Никого не было вокруг, только босой, несмотря на выпавший снег, мальчишка стоял в воротах и с любопытством ожидал продолжения драки.
Впрочем, никакого продолжения не было; Шахов с омерзением вытер запачканную кровью руку и быстро пошел в сторону.
– -------------
Поздней ночью он вернулся к своему отряду и никого не нашел.
Павловские казармы, в которых временно разместился отряд, были пусты.
В караульной команде ему передали клочок бумаги; на нем рукой Кривенки было нацарапано приказание немедленно ехать вслед за отрядом, отправившимся, согласно распоряжению Военно-Революционного Комитета, на фронт Гатчино-Царское Село.
"Армия и красная гвардия революции нуждаются в немедленной поддержке рабочих".
Огромная толпа, с вкрапленными в нее ротами солдат, пушками, грузовиками и телегами, двигалась по широкому, прямому шоссе, уже посеревшему от первого снега.
Мужчины с оружиями, со свертками проволоки, с патронташами поверх рабочей одежды, женщины с лопатами, с кирками, иногда с патронными сумками, шли на фронт.
У них не было офицеров, - ими командовала уверенность в том, что они отправляются умирать за революцию.
А за революцию нужно умирать весело!
На полях, по обе стороны шоссе, женщины и старики копали окопы и протягивали длинные цепи проволочных заграждений.
Отряды солдат шли не в ногу, высмеивая кое-как одетых красногвардейцев; кляня по обыкновению все на свете в бога, в душу и в мать, шли матросы.
За ними, разбрызгивая серую грязь, медленно ехали грузовики, с торчащими во все стороны штыками.
Кое-где встречались санитарные каретки, и женщины с перевязью Красного Креста, высовывались из-за зеленого полотнища и кричали что-то в толпу, размахивая руками.
Недалеко от Пулкова Шахов встретил крестьянскую телегу, медленно двигавшуюся по направлению к городу.
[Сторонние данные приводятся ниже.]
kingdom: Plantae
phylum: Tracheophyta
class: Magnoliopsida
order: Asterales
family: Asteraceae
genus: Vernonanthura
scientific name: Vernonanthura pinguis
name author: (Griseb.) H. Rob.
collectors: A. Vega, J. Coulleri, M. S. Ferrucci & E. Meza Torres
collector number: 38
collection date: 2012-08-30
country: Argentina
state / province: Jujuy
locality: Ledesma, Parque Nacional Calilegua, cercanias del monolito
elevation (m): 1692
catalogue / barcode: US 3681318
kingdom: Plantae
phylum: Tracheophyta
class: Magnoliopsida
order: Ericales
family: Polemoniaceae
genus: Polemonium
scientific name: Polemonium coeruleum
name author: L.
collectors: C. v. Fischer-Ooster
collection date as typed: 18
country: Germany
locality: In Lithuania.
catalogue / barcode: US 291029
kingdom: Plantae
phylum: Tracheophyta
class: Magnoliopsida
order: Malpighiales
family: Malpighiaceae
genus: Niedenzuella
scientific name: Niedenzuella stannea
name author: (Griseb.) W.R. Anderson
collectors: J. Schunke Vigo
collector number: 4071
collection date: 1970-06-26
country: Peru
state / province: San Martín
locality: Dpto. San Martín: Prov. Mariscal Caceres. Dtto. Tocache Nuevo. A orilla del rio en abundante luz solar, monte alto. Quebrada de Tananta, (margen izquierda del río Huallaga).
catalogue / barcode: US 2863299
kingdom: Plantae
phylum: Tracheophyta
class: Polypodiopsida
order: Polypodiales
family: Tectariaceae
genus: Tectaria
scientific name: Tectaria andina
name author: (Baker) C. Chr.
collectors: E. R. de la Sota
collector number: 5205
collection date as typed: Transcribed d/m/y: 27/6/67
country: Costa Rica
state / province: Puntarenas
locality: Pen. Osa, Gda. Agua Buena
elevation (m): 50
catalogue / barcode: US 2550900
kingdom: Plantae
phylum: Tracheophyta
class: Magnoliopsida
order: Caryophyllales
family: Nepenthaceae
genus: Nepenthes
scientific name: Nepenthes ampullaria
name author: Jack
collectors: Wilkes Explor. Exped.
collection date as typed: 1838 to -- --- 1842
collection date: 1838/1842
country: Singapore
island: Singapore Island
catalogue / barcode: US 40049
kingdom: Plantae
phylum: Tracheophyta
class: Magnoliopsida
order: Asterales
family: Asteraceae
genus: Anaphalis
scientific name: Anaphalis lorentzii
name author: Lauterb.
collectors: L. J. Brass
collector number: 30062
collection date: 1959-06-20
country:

Мальчик с лицом белее полотна сидел на ней, согнувшись над разорванным животом; он монотонно кричал, мотая головой.
Далеко к северу разорвались тучи, и на плоской, болотистой равнине замаячили в пепельном утреннем свете квадратные очертания Петрограда.
Оттуда еле слышно доносились тревожные завывания фабричных гудков: армия и красная гвардия революции нуждались в немедленной поддержке рабочих.
– Шах.
...............
– Вы думаете о вашей даме и забываете о вашем короле.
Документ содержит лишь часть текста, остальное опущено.